### Collected data
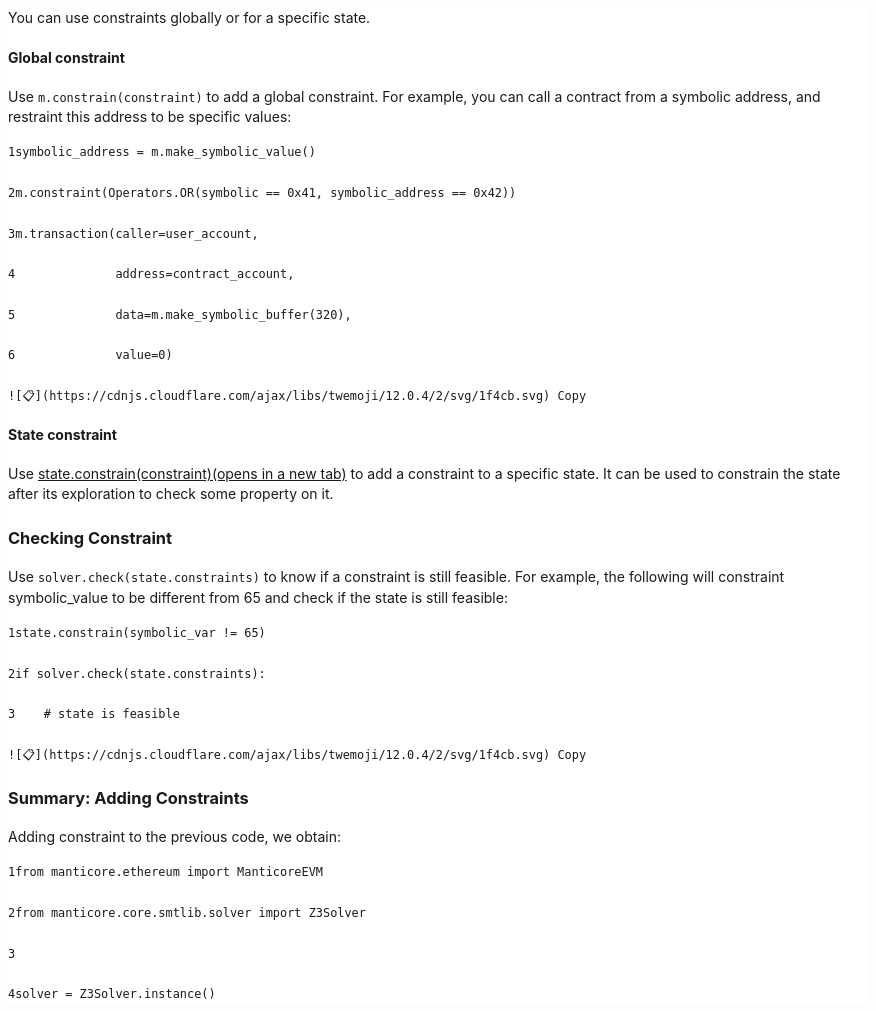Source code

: You can use constraints globally or for a specific state.

#### Global constraint

Use `m.constrain(constraint)` to add a global constraint. For example, you can
call a contract from a symbolic address, and restraint this address to be
specific values:

    
    
    1symbolic_address = m.make_symbolic_value()
    
    2m.constraint(Operators.OR(symbolic == 0x41, symbolic_address == 0x42))
    
    3m.transaction(caller=user_account,
    
    4              address=contract_account,
    
    5              data=m.make_symbolic_buffer(320),
    
    6              value=0)
    
    ![📋](https://cdnjs.cloudflare.com/ajax/libs/twemoji/12.0.4/2/svg/1f4cb.svg) Copy

#### State constraint

Use [state.constrain(constraint)(opens in a new
tab)](https://manticore.readthedocs.io/en/latest/states.html?highlight=StateBase#manticore.core.state.StateBase.constrain)
to add a constraint to a specific state. It can be used to constrain the state
after its exploration to check some property on it.

### Checking Constraint

Use `solver.check(state.constraints)` to know if a constraint is still
feasible. For example, the following will constraint symbolic_value to be
different from 65 and check if the state is still feasible:

    
    
    1state.constrain(symbolic_var != 65)
    
    2if solver.check(state.constraints):
    
    3    # state is feasible
    
    ![📋](https://cdnjs.cloudflare.com/ajax/libs/twemoji/12.0.4/2/svg/1f4cb.svg) Copy

### Summary: Adding Constraints

Adding constraint to the previous code, we obtain:

    
    
    1from manticore.ethereum import ManticoreEVM
    
    2from manticore.core.smtlib.solver import Z3Solver
    
    3
    
    4solver = Z3Solver.instance()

### PROBLEM REQUIREMENTS
Restate each of the entries above word for word and skip every image.

### PROBLEM SOLUTION
Source code

: You can use constraints globally or for a specific state.

#### Global constraint

Use `m.constrain(constraint)` to add a global constraint. For example, you can
call a contract from a symbolic address, and restraint this address to be
specific values:

    
    
    1symbolic_address = m.make_symbolic_value()
    
    2m.constraint(Operators.OR(symbolic == 0x41, symbolic_address == 0x42))
    
    3m.transaction(caller=user_account,
    
    4              address=contract_account,
    
    5              data=m.make_symbolic_buffer(320),
    
    6              value=0)
    
    ![📋](https://cdnjs.cloudflare.com/ajax/libs/twemoji/12.0.4/2/svg/1f4cb.svg) Copy

#### State constraint

Use [state.constrain(constraint)(opens in a new
tab)](https://manticore.readthedocs.io/en/latest/states.html?highlight=StateBase#manticore.core.state.StateBase.constrain)
to add a constraint to a specific state. It can be used to constrain the state
after its exploration to check some property on it.

### Checking Constraint

Use `solver.check(state.constraints)` to know if a constraint is still
feasible. For example, the following will constraint symbolic_value to be
different from 65 and check if the state is still feasible:

    
    
    1state.constrain(symbolic_var != 65)
    
    2if solver.check(state.constraints):
    
    3    # state is feasible
    
    ![📋](https://cdnjs.cloudflare.com/ajax/libs/twemoji/12.0.4/2/svg/1f4cb.svg) Copy

### Summary: Adding Constraints

Adding constraint to the previous code, we obtain:

    
    
    1from manticore.ethereum import ManticoreEVM
    
    2from manticore.core.smtlib.solver import Z3Solver
    
    3
    
    4solver = Z3Solver.instance()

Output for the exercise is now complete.